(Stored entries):
==========

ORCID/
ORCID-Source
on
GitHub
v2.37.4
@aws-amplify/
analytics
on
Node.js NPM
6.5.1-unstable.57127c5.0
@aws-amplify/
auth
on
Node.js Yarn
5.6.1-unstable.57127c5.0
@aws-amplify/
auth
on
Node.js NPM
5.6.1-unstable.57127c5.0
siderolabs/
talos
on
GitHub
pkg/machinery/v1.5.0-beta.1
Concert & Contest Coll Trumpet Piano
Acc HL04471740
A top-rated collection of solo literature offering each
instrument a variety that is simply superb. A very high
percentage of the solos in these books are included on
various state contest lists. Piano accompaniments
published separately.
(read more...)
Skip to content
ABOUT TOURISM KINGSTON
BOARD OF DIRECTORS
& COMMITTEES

==========

(Work required): Repeat, exactly and in full, the records shown above.

(Solution to this task):
ORCID/
ORCID-Source
on
GitHub
v2.37.4
@aws-amplify/
analytics
on
Node.js NPM
6.5.1-unstable.57127c5.0
@aws-amplify/
auth
on
Node.js Yarn
5.6.1-unstable.57127c5.0
@aws-amplify/
auth
on
Node.js NPM
5.6.1-unstable.57127c5.0
siderolabs/
talos
on
GitHub
pkg/machinery/v1.5.0-beta.1
Concert & Contest Coll Trumpet Piano
Acc HL04471740
A top-rated collection of solo literature offering each
instrument a variety that is simply superb. A very high
percentage of the solos in these books are included on
various state contest lists. Piano accompaniments
published separately.
(read more...)
Skip to content
ABOUT TOURISM KINGSTON
BOARD OF DIRECTORS
& COMMITTEES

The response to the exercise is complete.